Entries provided →
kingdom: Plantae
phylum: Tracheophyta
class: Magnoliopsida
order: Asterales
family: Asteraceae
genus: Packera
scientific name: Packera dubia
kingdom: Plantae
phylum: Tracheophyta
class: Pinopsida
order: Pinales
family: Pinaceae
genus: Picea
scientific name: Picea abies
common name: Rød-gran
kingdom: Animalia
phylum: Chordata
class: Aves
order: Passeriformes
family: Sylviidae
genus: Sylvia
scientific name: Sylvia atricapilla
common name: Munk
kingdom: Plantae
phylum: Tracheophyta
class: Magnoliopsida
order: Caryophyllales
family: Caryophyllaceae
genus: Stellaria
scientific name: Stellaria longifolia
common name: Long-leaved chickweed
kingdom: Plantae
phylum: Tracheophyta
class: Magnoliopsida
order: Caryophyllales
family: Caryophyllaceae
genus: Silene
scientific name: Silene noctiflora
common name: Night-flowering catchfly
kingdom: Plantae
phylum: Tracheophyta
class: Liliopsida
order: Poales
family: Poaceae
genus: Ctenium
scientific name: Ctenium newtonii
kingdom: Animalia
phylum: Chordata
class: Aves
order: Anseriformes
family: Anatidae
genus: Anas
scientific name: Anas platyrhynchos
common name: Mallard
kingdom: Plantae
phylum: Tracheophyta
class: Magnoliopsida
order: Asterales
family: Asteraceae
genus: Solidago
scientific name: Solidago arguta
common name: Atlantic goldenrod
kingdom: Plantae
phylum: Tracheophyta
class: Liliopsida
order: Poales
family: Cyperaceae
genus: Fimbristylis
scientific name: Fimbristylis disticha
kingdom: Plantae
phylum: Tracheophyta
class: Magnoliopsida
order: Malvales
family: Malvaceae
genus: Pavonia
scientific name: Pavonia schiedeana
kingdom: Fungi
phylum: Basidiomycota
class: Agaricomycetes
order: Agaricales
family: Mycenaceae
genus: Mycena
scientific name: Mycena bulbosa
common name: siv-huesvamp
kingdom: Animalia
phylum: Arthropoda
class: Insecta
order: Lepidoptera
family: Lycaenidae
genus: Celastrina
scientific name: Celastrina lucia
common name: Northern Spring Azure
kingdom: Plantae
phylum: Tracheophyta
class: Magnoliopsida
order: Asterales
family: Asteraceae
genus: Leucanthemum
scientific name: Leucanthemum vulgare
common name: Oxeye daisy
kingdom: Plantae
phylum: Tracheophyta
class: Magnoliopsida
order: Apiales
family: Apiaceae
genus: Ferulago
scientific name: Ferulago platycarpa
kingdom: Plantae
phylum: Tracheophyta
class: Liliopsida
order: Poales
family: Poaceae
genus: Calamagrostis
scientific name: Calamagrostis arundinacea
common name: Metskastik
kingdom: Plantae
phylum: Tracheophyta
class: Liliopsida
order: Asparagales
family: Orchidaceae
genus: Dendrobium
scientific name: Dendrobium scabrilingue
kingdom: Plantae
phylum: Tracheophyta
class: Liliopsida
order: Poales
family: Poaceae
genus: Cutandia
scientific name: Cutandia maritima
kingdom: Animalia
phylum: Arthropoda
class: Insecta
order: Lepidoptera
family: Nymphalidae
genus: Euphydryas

What you have to do →
Please turn the lines of all the entries above into a single numbered list, leaving out any blank lines.

Task solution →
1. kingdom: Plantae
2. phylum: Tracheophyta
3. class: Magnoliopsida
4. order: Asterales
5. family: Asteraceae
6. genus: Packera
7. scientific name: Packera dubia
8. kingdom: Plantae
9. phylum: Tracheophyta
10. class: Pinopsida
11. order: Pinales
12. family: Pinaceae
13. genus: Picea
14. scientific name: Picea abies
15. common name: Rød-gran
16. kingdom: Animalia
17. phylum: Chordata
18. class: Aves
19. order: Passeriformes
20. family: Sylviidae
21. genus: Sylvia
22. scientific name: Sylvia atricapilla
23. common name: Munk
24. kingdom: Plantae
25. phylum: Tracheophyta
26. class: Magnoliopsida
27. order: Caryophyllales
28. family: Caryophyllaceae
29. genus: Stellaria
30. scientific name: Stellaria longifolia
31. common name: Long-leaved chickweed
32. kingdom: Plantae
33. phylum: Tracheophyta
34. class: Magnoliopsida
35. order: Caryophyllales
36. family: Caryophyllaceae
37. genus: Silene
38. scientific name: Silene noctiflora
39. common name: Night-flowering catchfly
40. kingdom: Plantae
41. phylum: Tracheophyta
42. class: Liliopsida
43. order: Poales
44. family: Poaceae
45. genus: Ctenium
46. scientific name: Ctenium newtonii
47. kingdom: Animalia
48. phylum: Chordata
49. class: Aves
50. order: Anseriformes
51. family: Anatidae
52. genus: Anas
53. scientific name: Anas platyrhynchos
54. common name: Mallard
55. kingdom: Plantae
56. phylum: Tracheophyta
57. class: Magnoliopsida
58. order: Asterales
59. family: Asteraceae
60. genus: Solidago
61. scientific name: Solidago arguta
62. common name: Atlantic goldenrod
63. kingdom: Plantae
64. phylum: Tracheophyta
65. class: Liliopsida
66. order: Poales
67. family: Cyperaceae
68. genus: Fimbristylis
69. scientific name: Fimbristylis disticha
70. kingdom: Plantae
71. phylum: Tracheophyta
72. class: Magnoliopsida
73. order: Malvales
74. family: Malvaceae
75. genus: Pavonia
76. scientific name: Pavonia schiedeana
77. kingdom: Fungi
78. phylum: Basidiomycota
79. class: Agaricomycetes
80. order: Agaricales
81. family: Mycenaceae
82. genus: Mycena
83. scientific name: Mycena bulbosa
84. common name: siv-huesvamp
85. kingdom: Animalia
86. phylum: Arthropoda
87. class: Insecta
88. order: Lepidoptera
89. family: Lycaenidae
90. genus: Celastrina
91. scientific name: Celastrina lucia
92. common name: Northern Spring Azure
93. kingdom: Plantae
94. phylum: Tracheophyta
95. class: Magnoliopsida
96. order: Asterales
97. family: Asteraceae
98. genus: Leucanthemum
99. scientific name: Leucanthemum vulgare
100. common name: Oxeye daisy
101. kingdom: Plantae
102. phylum: Tracheophyta
103. class: Magnoliopsida
104. order: Apiales
105. family: Apiaceae
106. genus: Ferulago
107. scientific name: Ferulago platycarpa
108. kingdom: Plantae
109. phylum: Tracheophyta
110. class: Liliopsida
111. order: Poales
112. family: Poaceae
113. genus: Calamagrostis
114. scientific name: Calamagrostis arundinacea
115. common name: Metskastik
116. kingdom: Plantae
117. phylum: Tracheophyta
118. class: Liliopsida
119. order: Asparagales
120. family: Orchidaceae
121. genus: Dendrobium
122. scientific name: Dendrobium scabrilingue
123. kingdom: Plantae
124. phylum: Tracheophyta
125. class: Liliopsida
126. order: Poales
127. family: Poaceae
128. genus: Cutandia
129. scientific name: Cutandia maritima
130. kingdom: Animalia
131. phylum: Arthropoda
132. class: Insecta
133. order: Lepidoptera
134. family: Nymphalidae
135. genus: Euphydryas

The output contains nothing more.